§ What is expected
Each line in the records that mentions the word "Advanced" needs to be listed.

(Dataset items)
──────

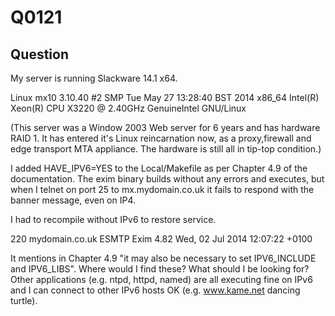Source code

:Q0121
=====

Question
--------

My server is running Slackware 14.1 x64.

Linux mx10 3.10.40 #2 SMP Tue May 27 13:28:40 BST 2014 x86_64 Intel(R) Xeon(R) CPU           X3220  @ 2.40GHz GenuineIntel GNU/Linux

(This server was a Window 2003 Web server for 6 years and has hardware RAID 1.  It has entered it's Linux reincarnation now, as a proxy,firewall and edge transport MTA appliance.  The hardware is still all in tip-top condition.)

I added HAVE_IPV6=YES to the Local/Makefile as per Chapter 4.9 of the documentation.  The exim binary builds without any errors and executes, but when I telnet on port 25 to mx.mydomain.co.uk it fails to respond with the banner message, even on IP4.

I had to recompile without IPv6 to restore service.

220 mydomain.co.uk ESMTP Exim 4.82 Wed, 02 Jul 2014 12:07:22 +0100

It mentions in Chapter 4.9 "it may also be necessary to set IPV6_INCLUDE and IPV6_LIBS".  Where would I find these?  What should I be looking for?  Other applications (e.g. ntpd, httpd, named) are all executing fine on IPv6 and I can connect to other IPv6 hosts OK (e.g. www.kame.net dancing turtle).
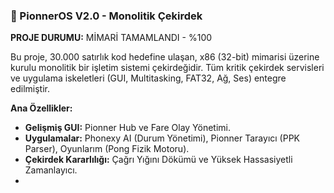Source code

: ### 🚀 PionnerOS V2.0 - Monolitik Çekirdek

**PROJE DURUMU:** MİMARİ TAMAMLANDI - %100

Bu proje, 30.000 satırlık kod hedefine ulaşan, x86 (32-bit) mimarisi üzerine kurulu monolitik bir işletim sistemi çekirdeğidir. Tüm kritik çekirdek servisleri ve uygulama iskeletleri (GUI, Multitasking, FAT32, Ağ, Ses) entegre edilmiştir.

**Ana Özellikler:**
- **Gelişmiş GUI:** Pionner Hub ve Fare Olay Yönetimi.
- **Uygulamalar:** Phonexy AI (Durum Yönetimi), Pionner Tarayıcı (PPK Parser), Oyunlarım (Pong Fizik Motoru).
- **Çekirdek Kararlılığı:** Çağrı Yığını Dökümü ve Yüksek Hassasiyetli Zamanlayıcı.
- 
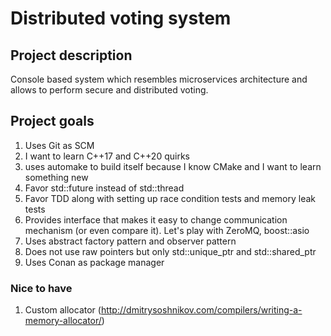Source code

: # **Distributed voting system**

## Project description
Console based system which resembles microservices architecture and allows to perform secure and distributed voting.

## Project goals

1. Uses Git as SCM
2. I want to learn C++17 and C++20 quirks
3. uses automake to build itself because I know CMake and I want to learn something new
4. Favor std::future instead of std::thread
5. Favor TDD along with setting up race condition tests and memory leak tests
6. Provides interface that makes it easy to change communication mechanism (or even compare it). Let's play with ZeroMQ, boost::asio
7. Uses abstract factory pattern and observer pattern
8. Does not use raw pointers but only std::unique_ptr and std::shared_ptr
9. Uses Conan as package manager



### Nice to have
1. Custom allocator (http://dmitrysoshnikov.com/compilers/writing-a-memory-allocator/)
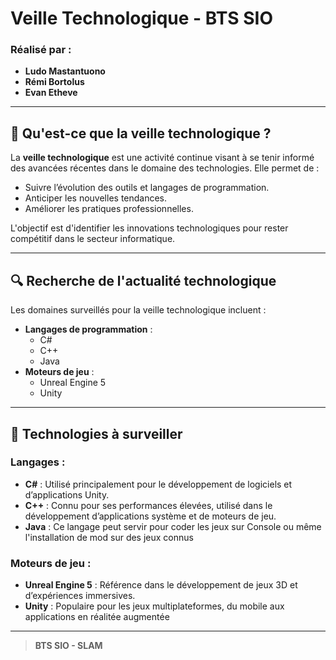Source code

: # Veille Technologique - BTS SIO  
### Réalisé par :  
- **Ludo Mastantuono**  
- **Rémi Bortolus**  
- **Evan Etheve**  

---

## 📌 Qu'est-ce que la veille technologique ?  
La **veille technologique** est une activité continue visant à se tenir informé des avancées récentes dans le domaine des technologies. Elle permet de :  
- Suivre l’évolution des outils et langages de programmation.  
- Anticiper les nouvelles tendances.  
- Améliorer les pratiques professionnelles.  

L'objectif est d'identifier les innovations technologiques pour rester compétitif dans le secteur informatique.

---

## 🔍 Recherche de l'actualité technologique  
Les domaines surveillés pour la veille technologique incluent :  
- **Langages de programmation** :  
  - C#  
  - C++
  - Java  
- **Moteurs de jeu** :  
  - Unreal Engine 5  
  - Unity  


---

## 🌟 Technologies à surveiller  
### Langages :  
- **C#** : Utilisé principalement pour le développement de logiciels et d’applications Unity.  
- **C++** : Connu pour ses performances élevées, utilisé dans le développement d’applications système et de moteurs de jeu.
- **Java** : Ce langage peut servir pour coder les jeux sur Console ou même l'installation de mod sur des jeux connus  

### Moteurs de jeu :  
- **Unreal Engine 5** : Référence dans le développement de jeux 3D et d’expériences immersives.  
- **Unity** : Populaire pour les jeux multiplateformes, du mobile aux applications en réalitée augmentée  


---

> **BTS SIO - SLAM**
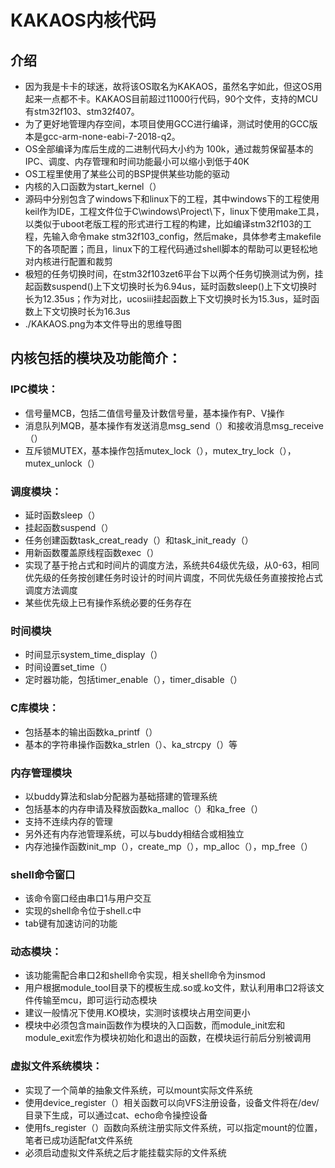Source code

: # KAKAOS内核代码

## 介绍 ##
* 因为我是卡卡的球迷，故将该OS取名为KAKAOS，虽然名字如此，但这OS用起来一点都不卡。KAKAOS目前超过11000行代码，90个文件，支持的MCU有stm32f103、stm32f407。</br>
* 为了更好地管理内存空间，本项目使用GCC进行编译，测试时使用的GCC版本是gcc-arm-none-eabi-7-2018-q2。</br>
* OS全部编译为库后生成的二进制代码大小约为 100k，通过裁剪保留基本的IPC、调度、内存管理和时间功能最小可以缩小到低于40K</br>
* OS工程里使用了某些公司的BSP提供某些功能的驱动</br>
* 内核的入口函数为start_kernel（）</br>
* 源码中分别包含了windows下和linux下的工程，其中windows下的工程使用keil作为IDE，工程文件位于C\windows\Project\下，linux下使用make工具，以类似于uboot老版工程的形式进行工程的构建，比如编译stm32f103的工程，先输入命令make stm32f103_config，然后make，具体参考主makefile下的各项配置；而且，linux下的工程代码通过shell脚本的帮助可以更轻松地对内核进行配置和裁剪</br>
* 极短的任务切换时间，在stm32f103zet6平台下以两个任务切换测试为例，挂起函数suspend()上下文切换时长为6.94us，延时函数sleep()上下文切换时长为12.35us；作为对比，ucosiii挂起函数上下文切换时长为15.3us，延时函数上下文切换时长为16.3us</br>
* ./KAKAOS.png为本文件导出的思维导图

## 内核包括的模块及功能简介：

### IPC模块： ###
* 信号量MCB，包括二值信号量及计数信号量，基本操作有P、V操作</br>
* 消息队列MQB，基本操作有发送消息msg_send（）和接收消息msg_receive（）</br>
* 互斥锁MUTEX，基本操作包括mutex_lock（），mutex_try_lock（），mutex_unlock（）</br>

### 调度模块：  ###
* 延时函数sleep（）</br>
* 挂起函数suspend（）</br>
* 任务创建函数task_creat_ready（）和task_init_ready（）</br>
* 用新函数覆盖原线程函数exec（）</br>
* 实现了基于抢占式和时间片的调度方法，系统共64级优先级，从0-63，相同优先级的任务按创建任务时设计的时间片调度，不同优先级任务直接按抢占式调度方法调度</br>
* 某些优先级上已有操作系统必要的任务存在</br>
		
### 时间模块 ###
* 时间显示system_time_display（）</br>
* 时间设置set_time（）</br>
* 定时器功能，包括timer_enable（），timer_disable（）</br>
		
### C库模块： ###
* 包括基本的输出函数ka_printf（）</br>
* 基本的字符串操作函数ka_strlen（）、ka_strcpy（）等</br>
		
### 内存管理模块 ###
* 以buddy算法和slab分配器为基础搭建的管理系统</br>
* 包括基本的内存申请及释放函数ka_malloc（）和ka_free（）</br>
* 支持不连续内存的管理</br>
* 另外还有内存池管理系统，可以与buddy相结合或相独立</br>
* 内存池操作函数init_mp（），create_mp（），mp_alloc（），mp_free（）</br>
		
### shell命令窗口 ###
* 该命令窗口经由串口1与用户交互</br>
* 实现的shell命令位于shell.c中</br>
* tab键有加速访问的功能</br>
		
### 动态模块： ###
* 该功能需配合串口2和shell命令实现，相关shell命令为insmod</br>
* 用户根据module_tool目录下的模板生成.so或.ko文件，默认利用串口2将该文件传输至mcu，即可运行动态模块</br>
* 建议一般情况下使用.KO模块，实测时该模块占用空间更小</br>
* 模块中必须包含main函数作为模块的入口函数，而module_init宏和module_exit宏作为模块初始化和退出的函数，在模块运行前后分别被调用</br>

### 虚拟文件系统模块： ###
* 实现了一个简单的抽象文件系统，可以mount实际文件系统</br>
* 使用device_register（）相关函数可以向VFS注册设备，设备文件将在/dev/目录下生成，可以通过cat、echo命令操控设备</br>
* 使用fs_register（）函数向系统注册实际文件系统，可以指定mount的位置，笔者已成功适配fat文件系统</br>
* 必须启动虚拟文件系统之后才能挂载实际的文件系统</br>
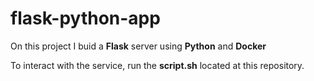 # flask-python-app

On this project I buid a **Flask** server using **Python** and **Docker**

To interact with the service, run the **script.sh** located at this repository.
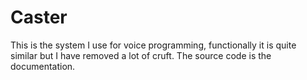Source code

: # Caster

This is the system I use for voice programming, functionally it is quite similar but I have removed a lot of cruft. The source code is the documentation.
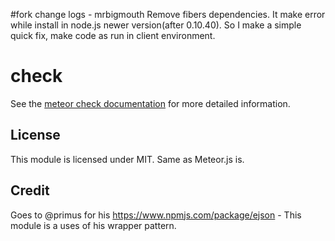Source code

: #fork change logs - mrbigmouth
Remove fibers dependencies. It make error while install in node.js newer version(after 0.10.40). So I make a simple quick fix, make code as run in client environment.

# check

See the [meteor check documentation](http://docs.meteor.com/#check) for more
detailed information.

## License

This module is licensed under MIT. Same as Meteor.js is.

## Credit
Goes to @primus for his https://www.npmjs.com/package/ejson - This module is a uses of his wrapper pattern.
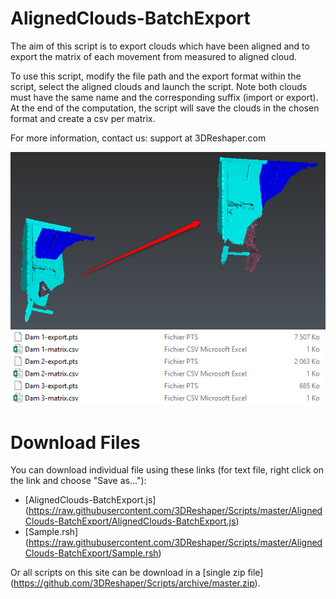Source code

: # AlignedClouds-BatchExport

The aim of this script is to export clouds which have been aligned and to export the matrix of each movement from measured to aligned cloud.

To use this script, modify the file path and the export format within the script, select the aligned clouds and launch the script. Note both clouds must have the same name and the corresponding suffix (import or export). 
At the end of the computation, the script will save the clouds in the chosen format and create a csv per matrix.

For more information, contact us: support at 3DReshaper.com

![alt text](https://raw.githubusercontent.com/3DReshaper/Scripts/master/AlignedClouds-BatchExport/ScreenShot1.png "screenshot1")
![alt text](https://raw.githubusercontent.com/3DReshaper/Scripts/master/AlignedClouds-BatchExport/ScreenShot2.png "screenshot2")

# Download Files

You can download individual file using these links (for text file, right click on the link and choose "Save as..."):

- [AlignedClouds-BatchExport.js] (https://raw.githubusercontent.com/3DReshaper/Scripts/master/AlignedClouds-BatchExport/AlignedClouds-BatchExport.js)
- [Sample.rsh] (https://raw.githubusercontent.com/3DReshaper/Scripts/master/AlignedClouds-BatchExport/Sample.rsh)

Or all scripts on this site can be download in a [single zip file] (https://github.com/3DReshaper/Scripts/archive/master.zip).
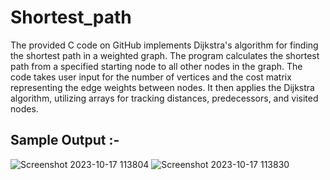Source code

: # Shortest_path

The provided C code on GitHub implements Dijkstra's algorithm for finding the shortest path in a weighted graph. The program calculates the shortest path from a specified starting node to all other nodes in the graph. The code takes user input for the number of vertices and the cost matrix representing the edge weights between nodes. It then applies the Dijkstra algorithm, utilizing arrays for tracking distances, predecessors, and visited nodes.

## Sample Output :-
![Screenshot 2023-10-17 113804](https://github.com/Sahoopranab/Shortest_path/assets/148133849/f23fca8a-3b39-4473-b64d-07f387b5646d)
![Screenshot 2023-10-17 113830](https://github.com/Sahoopranab/Shortest_path/assets/148133849/fecf07f3-c7c2-40a8-97a4-f9af9916aece)
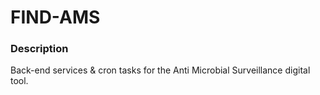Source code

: # FIND-AMS

### Description
Back-end services & cron tasks  for the Anti Microbial Surveillance digital tool.
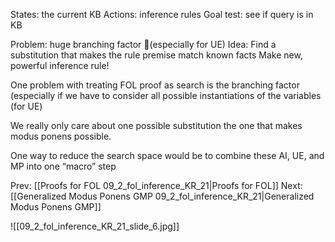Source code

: ﻿States: the current KB
Actions: inference rules
Goal test: see if query is in KB

Problem: huge branching factor (especially for UE)
Idea: Find a substitution that makes the rule premise match known facts
Make new, powerful inference rule!

One problem with treating FOL proof as search is the branching factor (especially if we have to consider all possible instantiations of the variables (for UE)

We really only care about one possible substitution the one that makes modus ponens possible.

One way to reduce the search space would be to combine these AI, UE, and MP into one “macro” step


Prev: [[Proofs for FOL 09_2_fol_inference_KR_21|Proofs for FOL]]
Next: [[Generalized Modus Ponens GMP 09_2_fol_inference_KR_21|Generalized Modus Ponens GMP]]

![[09_2_fol_inference_KR_21_slide_6.jpg]]
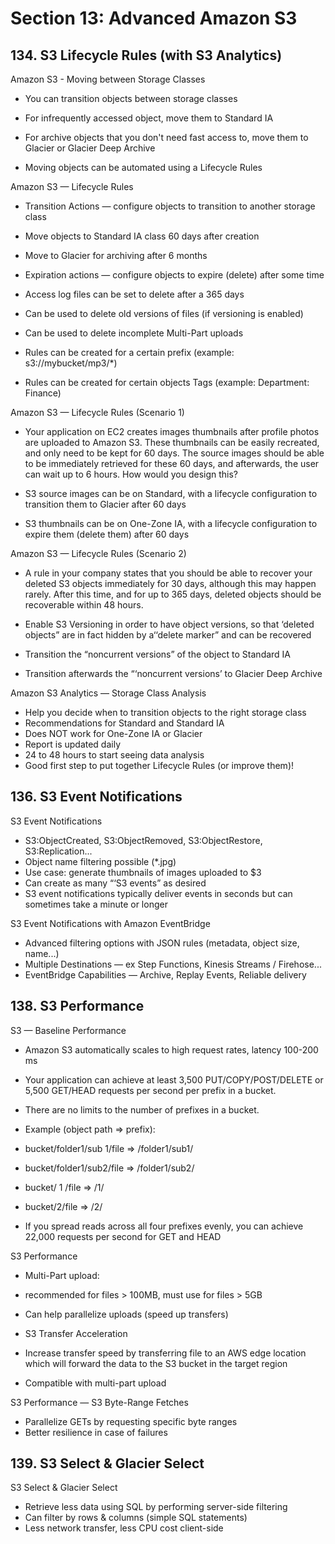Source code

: # Section 13: Advanced Amazon S3

## 134. S3 Lifecycle Rules (with S3 Analytics)

Amazon S3 - Moving between Storage Classes

- You can transition objects between storage classes

- For infrequently accessed object, move them to Standard IA

- For archive objects that you don't need fast access to, move them to Glacier or Glacier Deep Archive

- Moving objects can be automated using a Lifecycle Rules

Amazon S3 — Lifecycle Rules

- Transition Actions — configure objects to transition to another storage class
 - Move objects to Standard IA class 60 days after creation
 - Move to Glacier for archiving after 6 months

- Expiration actions — configure objects to expire (delete) after some time
 - Access log files can be set to delete after a 365 days
 - Can be used to delete old versions of files (if versioning is enabled)
 - Can be used to delete incomplete Multi-Part uploads

- Rules can be created for a certain prefix (example: s3://mybucket/mp3/*)
- Rules can be created for certain objects Tags (example: Department: Finance)

Amazon S3 — Lifecycle Rules (Scenario 1)

- Your application on EC2 creates images thumbnails after profile photos are uploaded to Amazon S3. These thumbnails can be easily recreated, and only need to be kept for 60 days. The source images should be able to be immediately retrieved for these 60 days, and afterwards, the user can wait up to 6 hours. How would you design this?

- S3 source images can be on Standard, with a lifecycle configuration to transition them to Glacier after 60 days

- S3 thumbnails can be on One-Zone IA, with a lifecycle configuration to expire them (delete them) after 60 days

Amazon S3 — Lifecycle Rules (Scenario 2)

- A rule in your company states that you should be able to recover your deleted S3 objects immediately for 30 days, although this may happen rarely. After this time, and for up to 365 days, deleted objects should be recoverable within 48 hours.

- Enable S3 Versioning in order to have object versions, so that ‘deleted objects” are in fact hidden by a‘‘delete marker” and can be recovered
- Transition the “noncurrent versions” of the object to Standard IA
- Transition afterwards the “‘noncurrent versions’ to Glacier Deep Archive

Amazon S3 Analytics — Storage Class Analysis

- Help you decide when to transition objects to the right storage class
- Recommendations for Standard and Standard IA
 - Does NOT work for One-Zone IA or Glacier
- Report is updated daily
- 24 to 48 hours to start seeing data analysis
- Good first step to put together Lifecycle Rules (or improve them)!

## 136. S3 Event Notifications

S3 Event Notifications

- S3:ObjectCreated, S3:ObjectRemoved, S3:ObjectRestore, S3:Replication...
- Object name filtering possible (*.jpg)
- Use case: generate thumbnails of images uploaded to $3
- Can create as many “‘S3 events” as desired
- S3 event notifications typically deliver events in seconds but can sometimes take a minute or longer

S3 Event Notifications with Amazon EventBridge

- Advanced filtering options with JSON rules (metadata, object size, name...)
- Multiple Destinations — ex Step Functions, Kinesis Streams / Firehose...
- EventBridge Capabilities — Archive, Replay Events, Reliable delivery

## 138. S3 Performance

S3 — Baseline Performance

- Amazon S3 automatically scales to high request rates, latency 100-200 ms
- Your application can achieve at least 3,500 PUT/COPY/POST/DELETE or 5,500 GET/HEAD requests per second per prefix in a bucket.
- There are no limits to the number of prefixes in a bucket.
- Example (object path => prefix):
 - bucket/folder1/sub 1/file => /folder1/sub1/
 - bucket/folder1/sub2/file => /folder1/sub2/
 - bucket/ 1 /file => /1/
 - bucket/2/file => /2/

- If you spread reads across all four prefixes evenly, you can achieve 22,000 requests per second for GET and HEAD

S3 Performance

- Multi-Part upload:
 - recommended for files > 100MB, must use for files > 5GB
- Can help parallelize uploads (speed up transfers)

- S3 Transfer Acceleration
 - Increase transfer speed by transferring file to an AWS edge location which will forward the data to the S3 bucket in the target region
 - Compatible with multi-part upload

S3 Performance — S3 Byte-Range Fetches

- Parallelize GETs by requesting specific byte ranges
- Better resilience in case of failures

## 139. S3 Select & Glacier Select

S3 Select & Glacier Select

- Retrieve less data using SQL by performing server-side filtering
- Can filter by rows & columns (simple SQL statements)
- Less network transfer, less CPU cost client-side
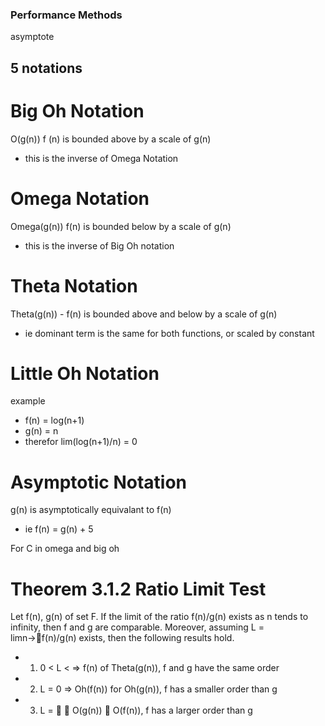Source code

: ### Performance Methods
asymptote
## 5 notations

#

# Big Oh Notation
O(g(n)) f (n) is bounded above by a scale of g(n)
- this is the inverse of Omega Notation
# Omega Notation
Omega(g(n)) f(n) is bounded below by a scale of g(n)
- this is the inverse of Big Oh notation


# Theta Notation
Theta(g(n)) - f(n) is bounded above and below by a scale of g(n)
- ie dominant term is the same for both functions, or scaled by constant


# Little Oh Notation

example
- f(n) = log(n+1)
- g(n) = n
- therefor lim(log(n+1)/n) = 0

# Asymptotic Notation
g(n) is asymptotically equivalant to f(n)
- ie f(n) = g(n) + 5

For C in omega and big oh

# Theorem 3.1.2 Ratio Limit Test
Let f(n), g(n) of set F. If the limit of the ratio f(n)/g(n) exists as n tends to infinity, then f and g are comparable. Moreover, assuming L = limn→􏰂f(n)/g(n) exists, then the following results hold.
- 1. 0 < L < => f(n) of Theta(g(n)), f and g have the same order
- 2. L = 0 => Oh(f(n)) for Oh(g(n)), f has a smaller order than g
- 3. L = 􏰂 􏰃 O(g(n)) 􏰅 O(f(n)), f has a larger order than g
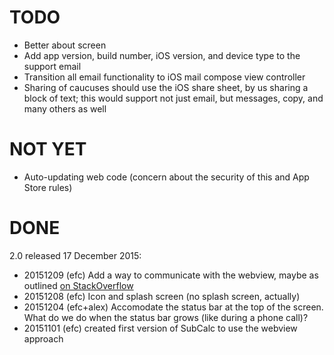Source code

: # TODO #

* Better about screen
* Add app version, build number, iOS version, and device type to the support email
* Transition all email functionality to iOS mail compose view controller
* Sharing of caucuses should use the iOS share sheet, by us sharing a block of text; this would support not just email, but messages, copy, and many others as well

# NOT YET #

* Auto-updating web code (concern about the security of this and App Store rules)

# DONE #

2.0 released 17 December 2015:
* 20151209 (efc) Add a way to communicate with the webview, maybe as outlined [on StackOverflow](http://stackoverflow.com/questions/15983797/can-a-uiwebview-interact-communicate-with-the-app)
* 20151208 (efc) Icon and splash screen (no splash screen, actually)
* 20151204 (efc+alex) Accomodate the status bar at the top of the screen. What do we do when the status bar grows (like during a phone call)?
* 20151101 (efc) created first version of SubCalc to use the webview approach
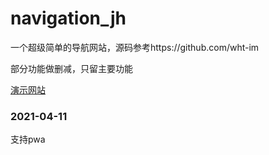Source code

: # navigation_jh

一个超级简单的导航网站，源码参考https://github.com/wht-im

部分功能做删减，只留主要功能

[演示网站](https://yong-s.gitee.io/navigation_jh//)

### 2021-04-11
支持pwa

──────

§ Result
: # Section 13: Advanced Amazon S3
- Advanced filtering options with JSON rules (metadata, object size, name...)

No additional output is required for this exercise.